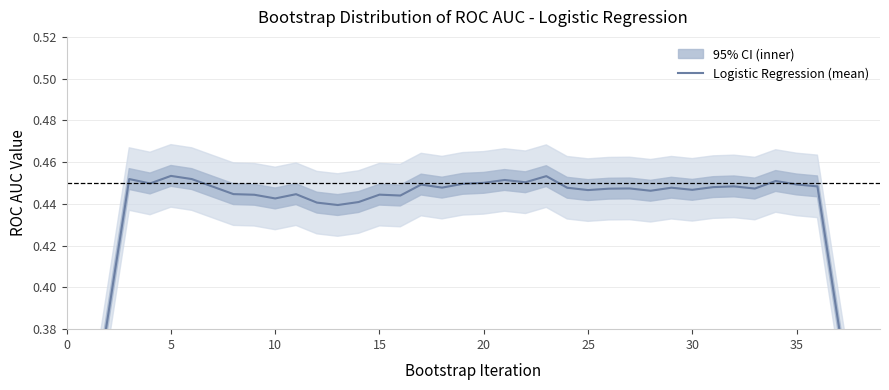

What value does the data have at 9?

0.4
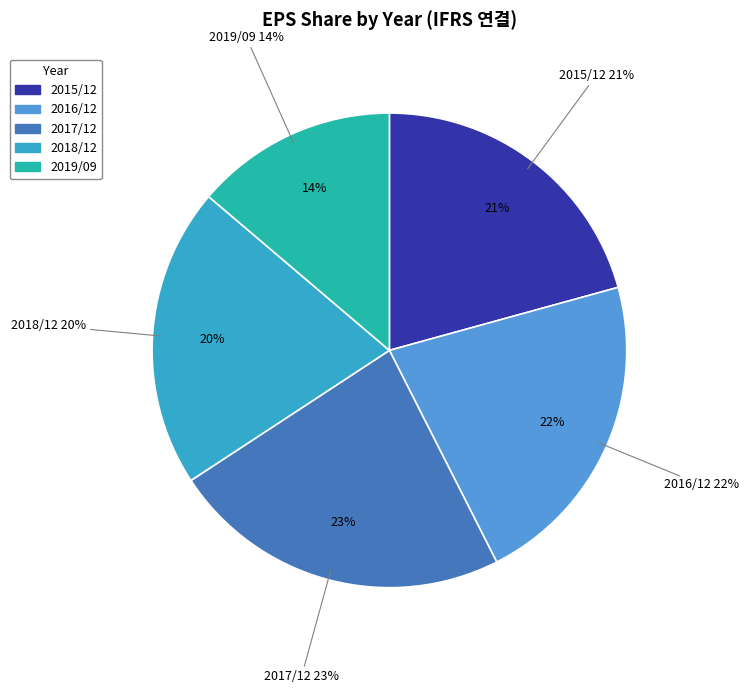

How many segments does this pie chart have?

5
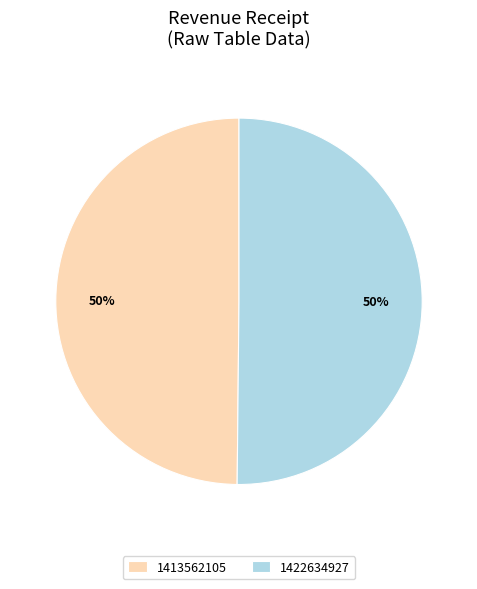

How many slices are in this pie chart?

2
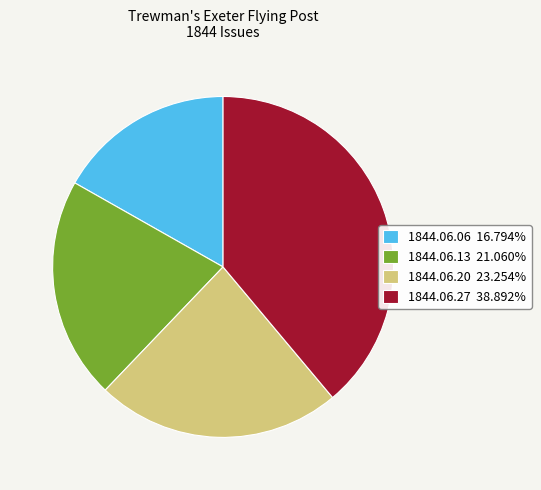

How many slices are in this pie chart?

4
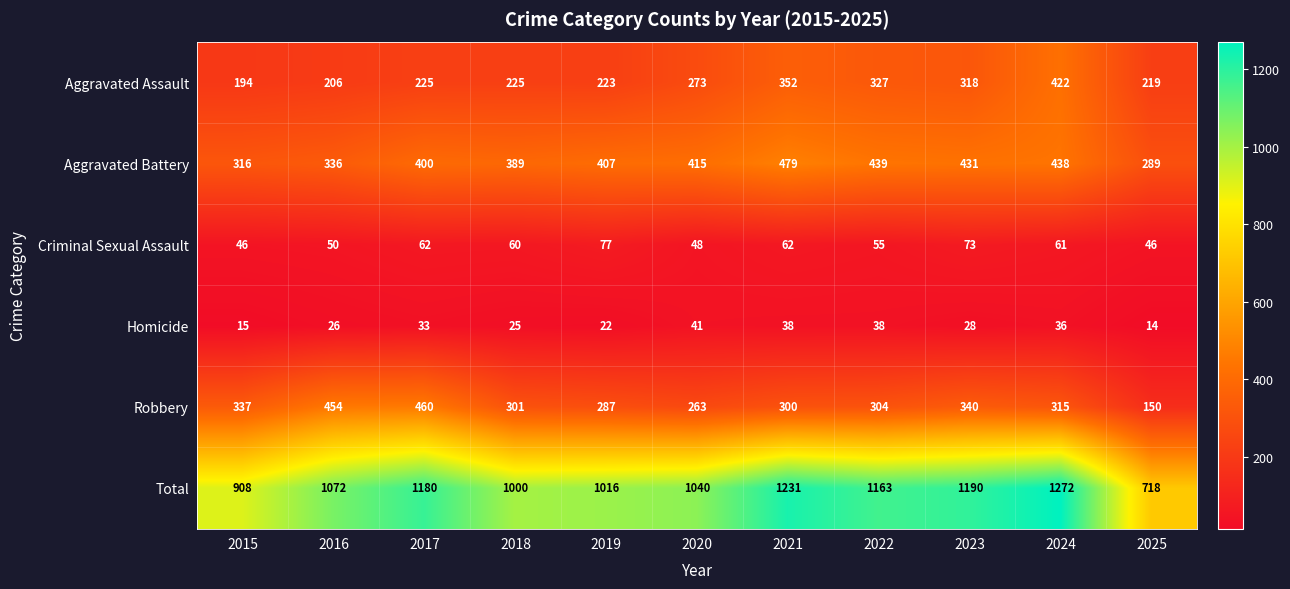

Which series has the largest range (max minus min)?

Total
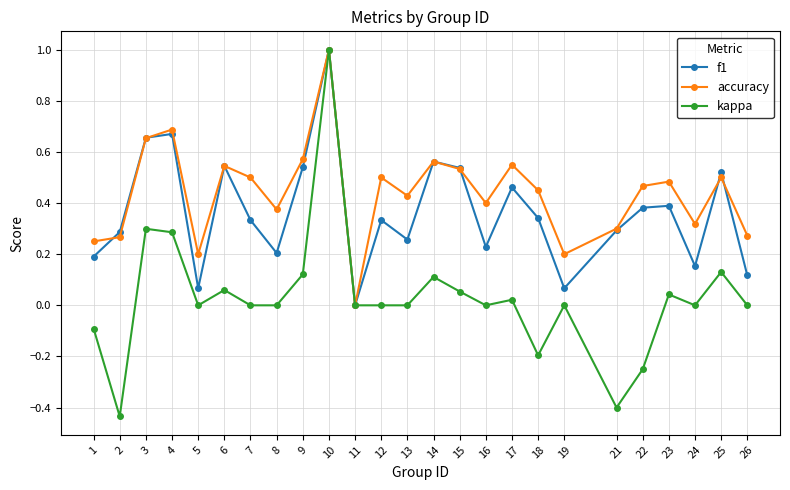

Is it true that accuracy equals 0.5 at 25?

True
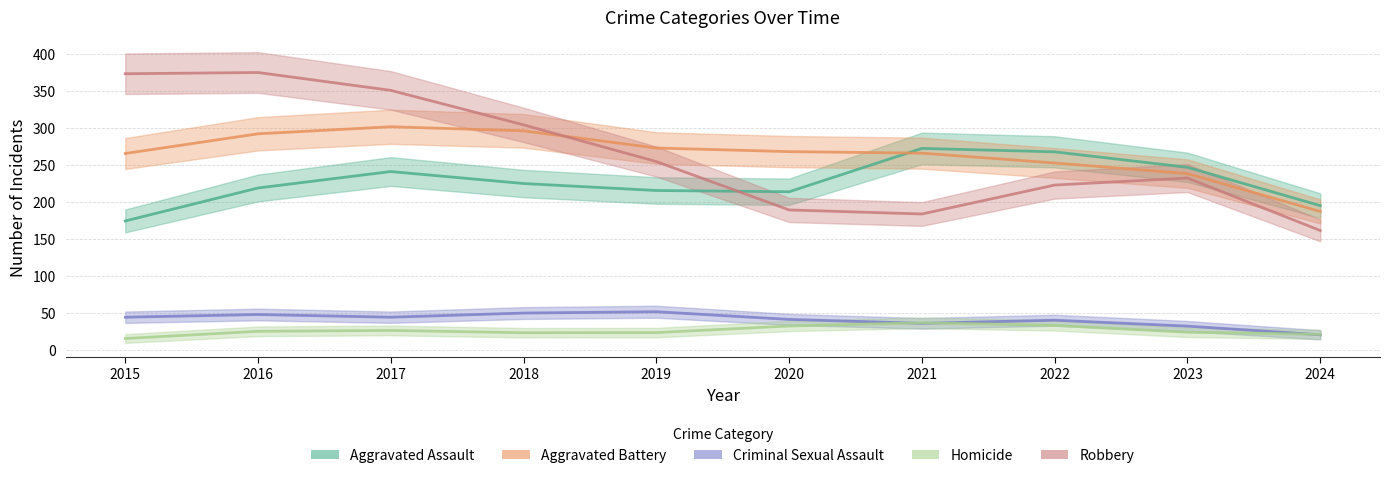

Which category has the lowest value in the Aggravated Battery series?

2024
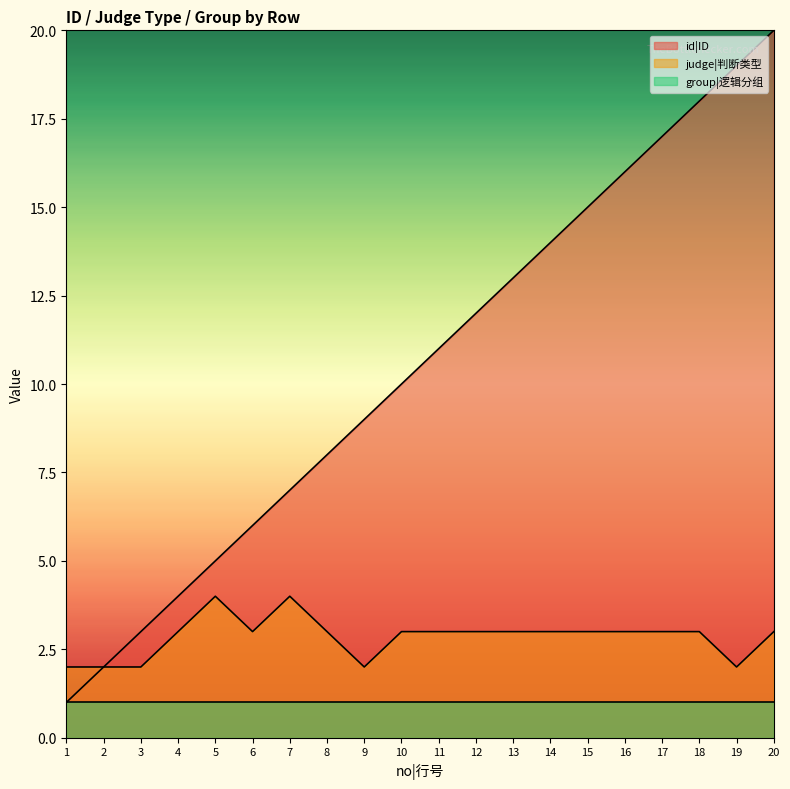

Where is id|ID nearest to the value 10?

10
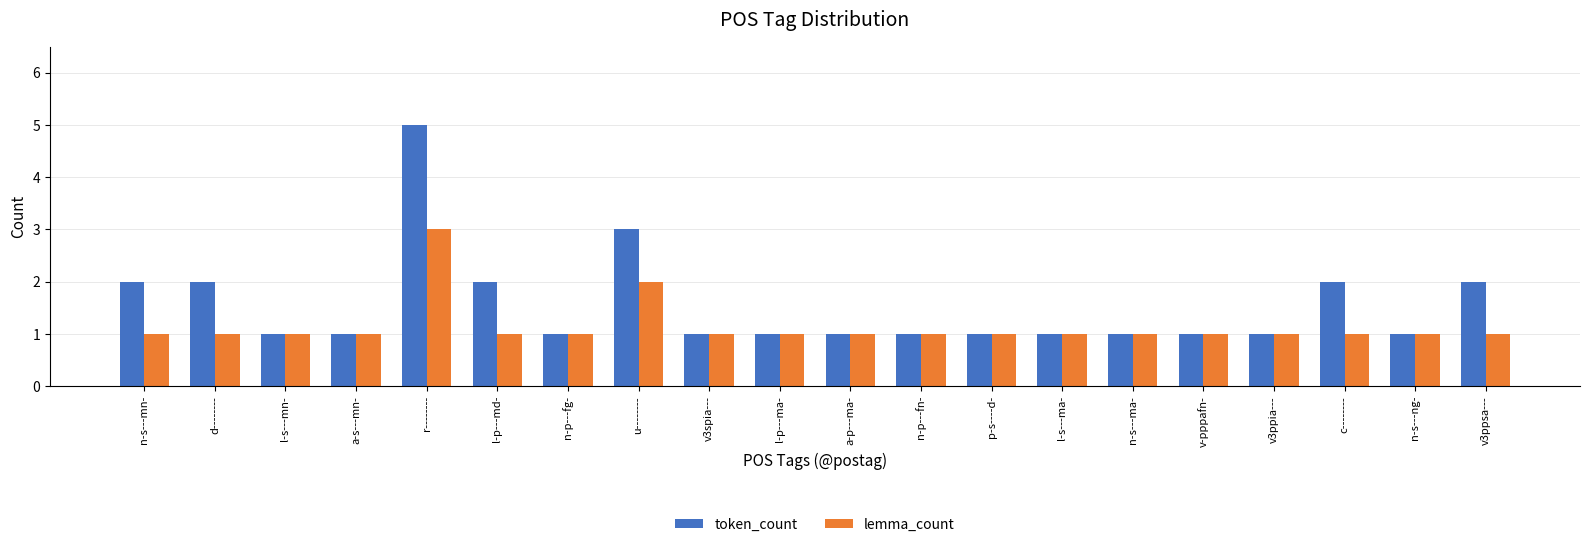

Reading left to right, extract all data points from this chart.

token_count: n-s---mn-=2	d--------=2	l-s---mn-=1	a-s---mn-=1	r--------=5	l-p---md-=2	n-p---fg-=1	u--------=3	v3spia---=1	l-p---ma-=1	a-p---ma-=1	n-p---fn-=1	p-s----d-=1	l-s---ma-=1	n-s---ma-=1	v-pppafn-=1	v3ppia---=1	c--------=2	n-s---ng-=1	v3ppsa---=2
lemma_count: n-s---mn-=1	d--------=1	l-s---mn-=1	a-s---mn-=1	r--------=3	l-p---md-=1	n-p---fg-=1	u--------=2	v3spia---=1	l-p---ma-=1	a-p---ma-=1	n-p---fn-=1	p-s----d-=1	l-s---ma-=1	n-s---ma-=1	v-pppafn-=1	v3ppia---=1	c--------=1	n-s---ng-=1	v3ppsa---=1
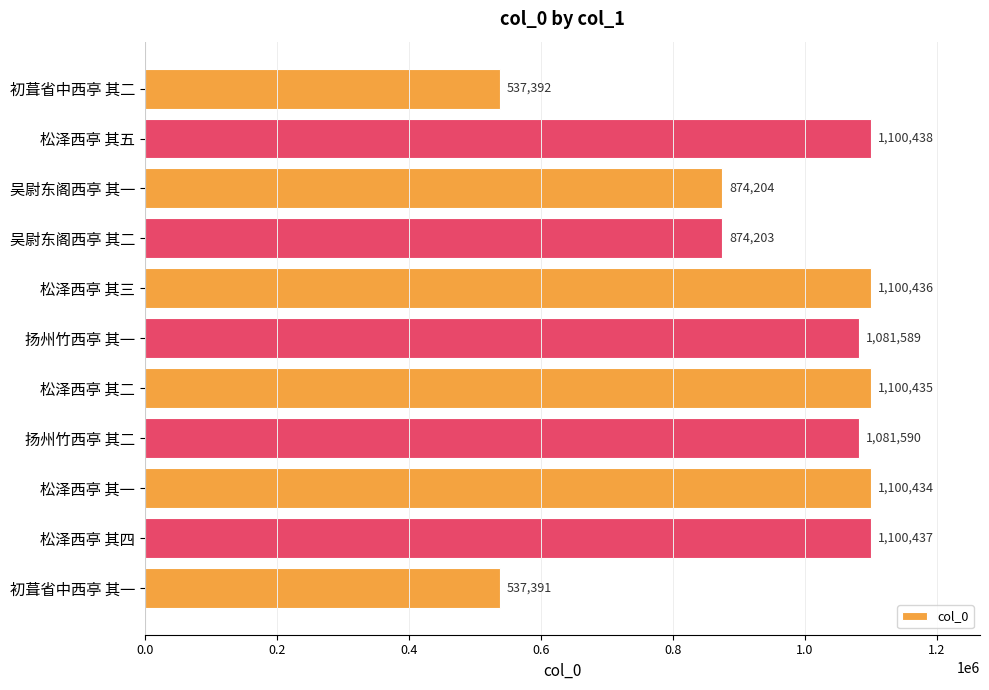

What is the label of the 4th bar from the bottom?

扬州竹西亭 其二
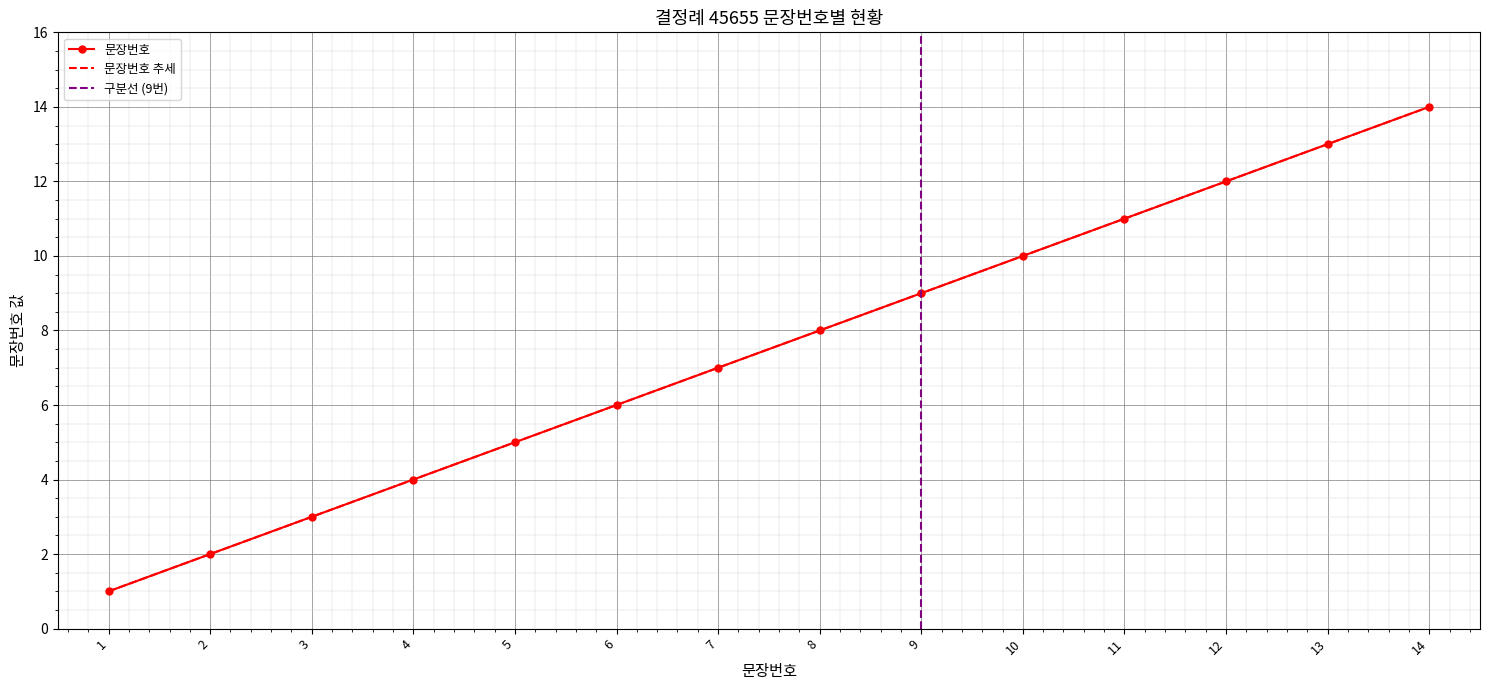

True or false: there are more than 0 points higher than both neighbors.

False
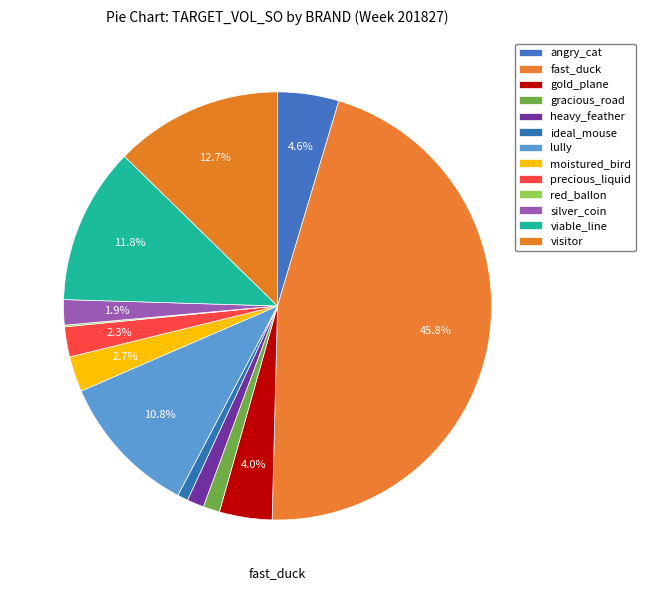

To the nearest percent, what is the difference between the fast_duck and visitor slice percentages?

33%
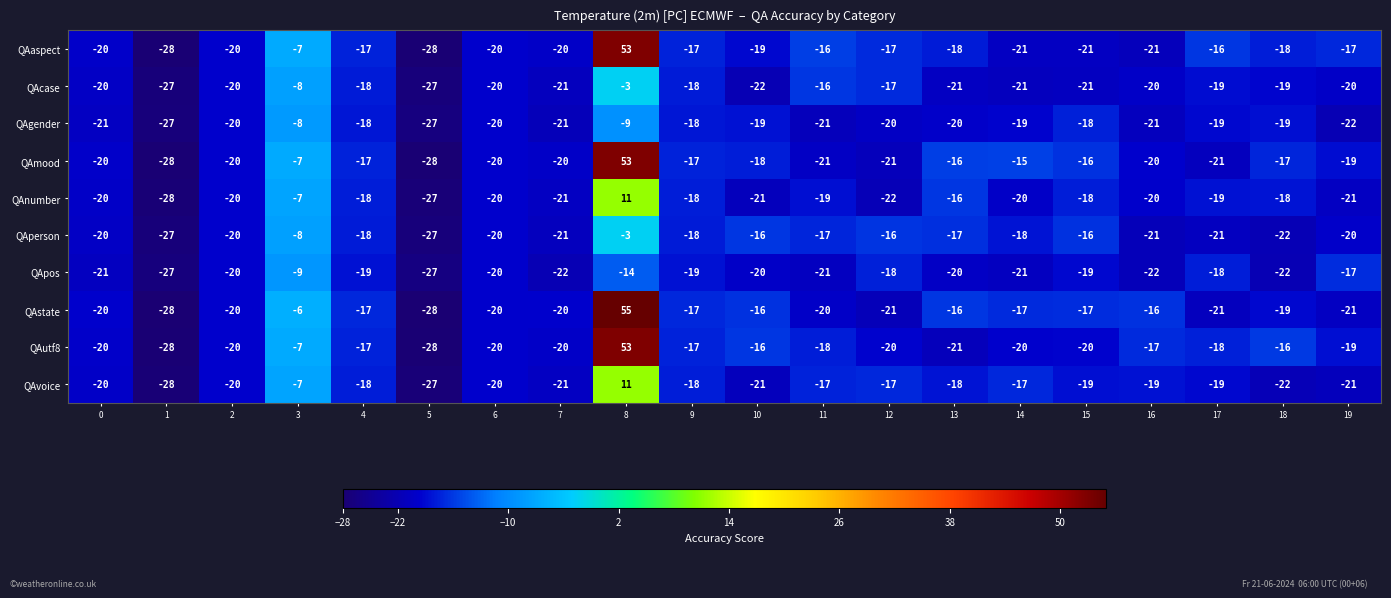

What is the spread (max minus min) of values at 17?

5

····················

_What you will do:_
Present the data from the line holding "Reading left to" through the end of the data, inclusive, as a Markdown table with the columns Row and Line. Leave out blank lines and the pictures.

_Exercise output:_
| Row | Line |
|---|---|
| 1 | Reading left to right, extract all data points from this chart. |
| 2 | token_count: n-s---mn-=2	d--------=2	l-s---mn-=1	a-s---mn-=1	r--------=5	l-p---md-=2	n-p---fg-=1	u--------=3	v3spia---=1	l-p---ma-=1	a-p---ma-=1	n-p---fn-=1	p-s----d-=1	l-s---ma-=1	n-s---ma-=1	v-pppafn-=1	v3ppia---=1	c--------=2	n-s---ng-=1	v3ppsa---=2 |
| 3 | lemma_count: n-s---mn-=1	d--------=1	l-s---mn-=1	a-s---mn-=1	r--------=3	l-p---md-=1	n-p---fg-=1	u--------=2	v3spia---=1	l-p---ma-=1	a-p---ma-=1	n-p---fn-=1	p-s----d-=1	l-s---ma-=1	n-s---ma-=1	v-pppafn-=1	v3ppia---=1	c--------=1	n-s---ng-=1	v3ppsa---=1 |
| 4 | What is the label of the 4th bar from the bottom? |
| 5 | 扬州竹西亭 其二 |
| 6 | True or false: there are more than 0 points higher than both neighbors. |
| 7 | False |
| 8 | To the nearest percent, what is the difference between the fast_duck and visitor slice percentages? |
| 9 | 33% |
| 10 | What is the spread (max minus min) of values at 17? |
| 11 | 5 |